One of the areas where a dealership is the most vulnerable is in used-vehicle wholesale. How can this be when selling cars and trucks is our business, and we are "on top of the market"? What creates this vulnerability? There are several possible answers, but, in my opinion, a lack of discipline is the number one reason.

We're human. So we sometimes make a mistake when trading for a used-vehicle and sometimes even with a purchase vehicle.

Is there anyone of us who haven't missed a major item sometime during an appraisal process or purchase? How we handle that mistake is the key.

For example, let's assume we missed an engine problem and find out while having the inspection completed in our service departments, it would cost $1,000 to repair. What is our next step? Well there are two options.

One, we repair the vehicle and try to retail out of our problem. (Remember though, the clock is ticking.) After three or four weeks the car is finally ready to retail. We now have 30 days to sell the vehicle. By this time everyone, especially the sales personnel, knows this vehicle is a problem. Being human, they might not want to retail the vehicle because of its history.

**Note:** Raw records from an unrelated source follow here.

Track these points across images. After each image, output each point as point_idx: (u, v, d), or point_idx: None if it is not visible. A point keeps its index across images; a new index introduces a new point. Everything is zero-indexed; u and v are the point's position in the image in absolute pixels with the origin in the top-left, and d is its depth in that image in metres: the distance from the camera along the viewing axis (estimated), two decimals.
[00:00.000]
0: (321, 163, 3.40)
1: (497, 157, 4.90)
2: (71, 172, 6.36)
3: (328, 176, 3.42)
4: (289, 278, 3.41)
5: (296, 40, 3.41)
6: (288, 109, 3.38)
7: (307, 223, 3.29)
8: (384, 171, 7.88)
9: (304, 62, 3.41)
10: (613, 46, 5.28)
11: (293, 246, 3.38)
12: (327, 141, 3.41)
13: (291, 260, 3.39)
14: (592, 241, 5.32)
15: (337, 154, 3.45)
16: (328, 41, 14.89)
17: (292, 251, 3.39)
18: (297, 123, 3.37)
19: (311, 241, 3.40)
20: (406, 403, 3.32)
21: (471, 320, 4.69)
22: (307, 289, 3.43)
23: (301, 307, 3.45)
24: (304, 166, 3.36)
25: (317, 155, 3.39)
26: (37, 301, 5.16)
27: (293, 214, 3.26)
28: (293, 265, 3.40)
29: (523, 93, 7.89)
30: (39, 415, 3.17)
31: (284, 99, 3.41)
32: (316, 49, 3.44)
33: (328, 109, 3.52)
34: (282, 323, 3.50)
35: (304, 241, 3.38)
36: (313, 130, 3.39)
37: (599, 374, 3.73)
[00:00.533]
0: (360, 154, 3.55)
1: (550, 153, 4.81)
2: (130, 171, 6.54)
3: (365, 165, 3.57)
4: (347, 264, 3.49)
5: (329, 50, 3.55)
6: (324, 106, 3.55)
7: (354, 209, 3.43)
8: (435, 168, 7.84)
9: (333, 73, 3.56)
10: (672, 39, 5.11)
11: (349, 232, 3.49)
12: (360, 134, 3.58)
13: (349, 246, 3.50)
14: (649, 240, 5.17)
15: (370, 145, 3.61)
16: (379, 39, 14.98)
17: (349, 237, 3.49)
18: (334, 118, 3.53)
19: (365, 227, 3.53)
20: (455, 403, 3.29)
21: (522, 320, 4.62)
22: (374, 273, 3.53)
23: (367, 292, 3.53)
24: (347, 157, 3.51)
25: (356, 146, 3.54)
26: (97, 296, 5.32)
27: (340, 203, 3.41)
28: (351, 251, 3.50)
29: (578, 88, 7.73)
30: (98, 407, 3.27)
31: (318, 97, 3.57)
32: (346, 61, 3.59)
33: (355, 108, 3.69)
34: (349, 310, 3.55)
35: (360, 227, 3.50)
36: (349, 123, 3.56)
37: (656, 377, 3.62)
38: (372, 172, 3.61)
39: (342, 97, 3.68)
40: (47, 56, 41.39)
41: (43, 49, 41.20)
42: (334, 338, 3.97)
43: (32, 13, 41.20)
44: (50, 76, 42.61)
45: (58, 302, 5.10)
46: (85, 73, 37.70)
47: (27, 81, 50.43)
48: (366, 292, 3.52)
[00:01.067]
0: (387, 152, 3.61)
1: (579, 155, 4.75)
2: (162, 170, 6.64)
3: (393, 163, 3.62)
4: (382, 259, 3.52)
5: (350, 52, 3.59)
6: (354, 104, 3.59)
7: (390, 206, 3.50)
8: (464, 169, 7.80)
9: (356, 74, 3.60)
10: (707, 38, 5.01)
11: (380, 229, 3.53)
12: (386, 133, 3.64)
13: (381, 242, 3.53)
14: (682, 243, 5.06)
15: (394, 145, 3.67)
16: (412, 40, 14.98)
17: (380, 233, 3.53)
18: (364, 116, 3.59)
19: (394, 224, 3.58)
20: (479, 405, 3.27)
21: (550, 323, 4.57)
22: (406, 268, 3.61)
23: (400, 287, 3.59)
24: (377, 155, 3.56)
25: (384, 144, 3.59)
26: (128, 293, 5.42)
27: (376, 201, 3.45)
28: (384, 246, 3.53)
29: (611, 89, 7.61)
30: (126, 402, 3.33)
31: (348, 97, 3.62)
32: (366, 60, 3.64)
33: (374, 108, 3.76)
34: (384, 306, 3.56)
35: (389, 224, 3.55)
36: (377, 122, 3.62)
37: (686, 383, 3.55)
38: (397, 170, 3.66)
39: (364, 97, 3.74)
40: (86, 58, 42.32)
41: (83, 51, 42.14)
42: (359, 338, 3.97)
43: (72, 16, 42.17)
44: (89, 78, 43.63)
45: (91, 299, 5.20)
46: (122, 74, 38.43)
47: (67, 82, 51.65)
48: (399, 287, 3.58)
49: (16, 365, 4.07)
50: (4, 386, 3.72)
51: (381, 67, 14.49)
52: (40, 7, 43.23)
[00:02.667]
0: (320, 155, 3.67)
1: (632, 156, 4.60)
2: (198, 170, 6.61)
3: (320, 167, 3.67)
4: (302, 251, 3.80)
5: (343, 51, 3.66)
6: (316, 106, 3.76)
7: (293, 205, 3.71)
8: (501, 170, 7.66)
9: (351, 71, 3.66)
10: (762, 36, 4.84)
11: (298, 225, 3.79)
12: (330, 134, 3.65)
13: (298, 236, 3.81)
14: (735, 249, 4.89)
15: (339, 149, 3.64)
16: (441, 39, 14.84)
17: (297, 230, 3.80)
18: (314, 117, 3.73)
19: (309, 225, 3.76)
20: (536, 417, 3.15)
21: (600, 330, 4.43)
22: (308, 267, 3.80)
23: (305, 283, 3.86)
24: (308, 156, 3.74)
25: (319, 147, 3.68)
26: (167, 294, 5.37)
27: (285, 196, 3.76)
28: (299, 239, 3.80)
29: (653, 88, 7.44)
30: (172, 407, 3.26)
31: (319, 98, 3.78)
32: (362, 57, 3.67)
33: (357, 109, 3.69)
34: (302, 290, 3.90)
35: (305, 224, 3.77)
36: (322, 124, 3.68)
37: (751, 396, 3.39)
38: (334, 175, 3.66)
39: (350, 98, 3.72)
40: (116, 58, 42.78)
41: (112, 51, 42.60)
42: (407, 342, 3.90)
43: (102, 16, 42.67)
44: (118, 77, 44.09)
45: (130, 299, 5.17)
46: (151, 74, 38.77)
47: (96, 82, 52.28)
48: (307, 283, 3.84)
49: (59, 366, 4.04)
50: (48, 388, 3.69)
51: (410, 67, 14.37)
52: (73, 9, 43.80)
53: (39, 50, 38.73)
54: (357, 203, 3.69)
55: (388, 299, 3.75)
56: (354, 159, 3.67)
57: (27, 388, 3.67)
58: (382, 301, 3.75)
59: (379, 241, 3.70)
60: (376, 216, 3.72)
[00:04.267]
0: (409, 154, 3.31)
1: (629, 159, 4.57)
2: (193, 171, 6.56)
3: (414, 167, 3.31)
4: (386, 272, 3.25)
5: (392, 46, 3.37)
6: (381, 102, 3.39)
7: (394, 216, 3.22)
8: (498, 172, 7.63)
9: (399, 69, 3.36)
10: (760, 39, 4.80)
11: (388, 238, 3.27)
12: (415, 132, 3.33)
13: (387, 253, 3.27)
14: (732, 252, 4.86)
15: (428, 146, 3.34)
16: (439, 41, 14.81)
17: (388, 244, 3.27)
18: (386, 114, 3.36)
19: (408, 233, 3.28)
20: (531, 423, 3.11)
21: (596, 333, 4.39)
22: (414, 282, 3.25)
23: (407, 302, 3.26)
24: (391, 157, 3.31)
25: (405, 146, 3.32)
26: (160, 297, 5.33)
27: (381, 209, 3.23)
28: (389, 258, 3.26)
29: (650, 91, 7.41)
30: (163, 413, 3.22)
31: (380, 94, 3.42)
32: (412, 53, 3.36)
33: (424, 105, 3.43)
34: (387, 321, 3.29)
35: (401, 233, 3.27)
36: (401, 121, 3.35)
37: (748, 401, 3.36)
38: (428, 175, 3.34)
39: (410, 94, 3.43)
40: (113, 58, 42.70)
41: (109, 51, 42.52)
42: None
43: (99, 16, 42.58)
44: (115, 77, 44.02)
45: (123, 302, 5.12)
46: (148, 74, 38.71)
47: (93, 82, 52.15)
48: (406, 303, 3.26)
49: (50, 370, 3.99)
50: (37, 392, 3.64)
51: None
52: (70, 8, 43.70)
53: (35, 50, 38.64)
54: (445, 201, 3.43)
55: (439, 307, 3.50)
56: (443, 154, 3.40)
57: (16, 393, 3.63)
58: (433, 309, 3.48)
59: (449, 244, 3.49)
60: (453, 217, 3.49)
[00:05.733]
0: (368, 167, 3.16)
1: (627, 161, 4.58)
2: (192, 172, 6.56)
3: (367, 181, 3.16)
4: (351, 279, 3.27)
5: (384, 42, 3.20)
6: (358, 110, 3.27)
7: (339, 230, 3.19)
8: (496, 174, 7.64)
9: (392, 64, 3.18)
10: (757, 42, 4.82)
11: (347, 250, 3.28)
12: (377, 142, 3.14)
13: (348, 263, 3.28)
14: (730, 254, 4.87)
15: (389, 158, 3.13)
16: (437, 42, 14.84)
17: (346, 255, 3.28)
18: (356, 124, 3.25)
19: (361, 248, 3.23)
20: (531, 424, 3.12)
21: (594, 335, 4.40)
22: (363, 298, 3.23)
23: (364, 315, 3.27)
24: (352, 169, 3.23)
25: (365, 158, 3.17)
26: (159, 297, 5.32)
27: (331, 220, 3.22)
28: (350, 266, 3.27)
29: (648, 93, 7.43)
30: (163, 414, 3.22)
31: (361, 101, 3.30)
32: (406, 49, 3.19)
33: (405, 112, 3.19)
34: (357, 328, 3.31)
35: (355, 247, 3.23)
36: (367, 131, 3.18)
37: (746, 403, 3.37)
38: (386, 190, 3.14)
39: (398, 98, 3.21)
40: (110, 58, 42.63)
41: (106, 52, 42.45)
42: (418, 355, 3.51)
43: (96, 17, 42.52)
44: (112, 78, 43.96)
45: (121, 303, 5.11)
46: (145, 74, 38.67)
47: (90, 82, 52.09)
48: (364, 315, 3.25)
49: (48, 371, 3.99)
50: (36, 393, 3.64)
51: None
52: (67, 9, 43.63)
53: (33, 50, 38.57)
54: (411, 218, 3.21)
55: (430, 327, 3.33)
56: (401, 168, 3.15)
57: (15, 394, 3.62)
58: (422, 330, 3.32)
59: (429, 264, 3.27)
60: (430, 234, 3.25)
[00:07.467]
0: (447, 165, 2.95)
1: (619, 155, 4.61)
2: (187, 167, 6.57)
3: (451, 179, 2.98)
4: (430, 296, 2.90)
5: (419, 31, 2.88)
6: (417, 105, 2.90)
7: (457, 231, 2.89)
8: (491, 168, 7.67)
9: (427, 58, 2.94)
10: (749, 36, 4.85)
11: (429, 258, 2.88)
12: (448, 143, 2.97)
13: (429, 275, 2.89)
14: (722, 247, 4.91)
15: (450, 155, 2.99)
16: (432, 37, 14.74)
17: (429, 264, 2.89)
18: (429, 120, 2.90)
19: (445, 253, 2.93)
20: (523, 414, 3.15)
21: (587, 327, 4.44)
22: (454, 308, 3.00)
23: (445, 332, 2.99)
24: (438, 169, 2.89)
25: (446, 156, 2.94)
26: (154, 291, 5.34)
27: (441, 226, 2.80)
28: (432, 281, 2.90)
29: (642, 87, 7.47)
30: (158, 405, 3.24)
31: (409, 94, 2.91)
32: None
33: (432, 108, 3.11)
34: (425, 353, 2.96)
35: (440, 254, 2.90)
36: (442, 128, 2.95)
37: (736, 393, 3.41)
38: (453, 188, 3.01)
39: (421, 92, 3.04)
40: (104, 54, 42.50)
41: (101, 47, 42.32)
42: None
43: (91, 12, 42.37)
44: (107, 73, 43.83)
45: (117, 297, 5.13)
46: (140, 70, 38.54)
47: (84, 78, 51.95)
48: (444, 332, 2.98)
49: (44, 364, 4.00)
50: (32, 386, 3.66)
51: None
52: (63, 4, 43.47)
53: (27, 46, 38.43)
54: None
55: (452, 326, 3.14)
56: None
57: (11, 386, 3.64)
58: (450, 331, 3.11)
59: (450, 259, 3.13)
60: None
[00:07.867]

At this point, as a manager I know the vehicle has to go. So I offer a flat $500 commission on any deal the house accepts. Where does it stop? Our second option on this same vehicle is to wholesale it immediately after finding out that there is a problem. Sure, we most likely will have to take a loss, but how will that loss compare to the loss described above? It requires discipline.

Another area of vulnerability we often see and debate is the wholesale pack. An amount, say $150, is added to every used retail vehicle we trade for or purchase. The $150 is placed into a reserve account to offset future wholesale losses.

The concern here is twofold. One, unless you take the time to analyze the account, how do you know what your true loss or gain on wholesale is? My other concern is this: When a wholesale pack policy is instituted, human nature again takes over. When I am appraising a vehicle and I know that I will spend $350 on reconditioning and $150 for a wholesale pack, how far back do I appraise the vehicle to protect myself? Does this policy cost me retail business?

There are many other situations that make us vulnerable and contribute to wholesale losses including:

1. Having personnel not familiar with the market appraise vehicles.

2. Loaning used vehicles to service customers in lieu of a rental vehicle.

3. Using used vehicles (especially program vehicles) as demonstrators.

4. Buying what we "want to drive" at the auction instead of what sells quickly.

5. Buying too many of one vehicle line instead of buying a few, selling them quickly and then buying more, probably at a lower price.

6. Stocking our retail inventory with vehicles that don't match our franchise profile, i.e. keeping a Mercedes you trade for at a domestic franchise instead of accepting the buy bid you received when appraising it.

7. Failure to observe an aging policy.

In the NCM Used Vehicle Study highlighted in my January article we found that making a wholesale gross profit is highly dependent on a strict aging policy.

We also determined that our losses are greater on purchase vehicles than on vehicles we trade for. Based on my personal experience and many 20 Group meeting discussions, our greatest loss potential is on program vehicles.

I strongly recommend that you immediately initiate a program where a program vehicle cannot remain in inventory for more that 30 days. If you adopt this policy, as well as not buying too many at one time, not loaning them, and not using them as demonstrators, your potential for loss will be greatly reduced.

A strict discipline regarding wholesale activity coupled with a commitment and adherence to that discipline will result in the elimination of most, if not all, wholesale concerns. Good selling!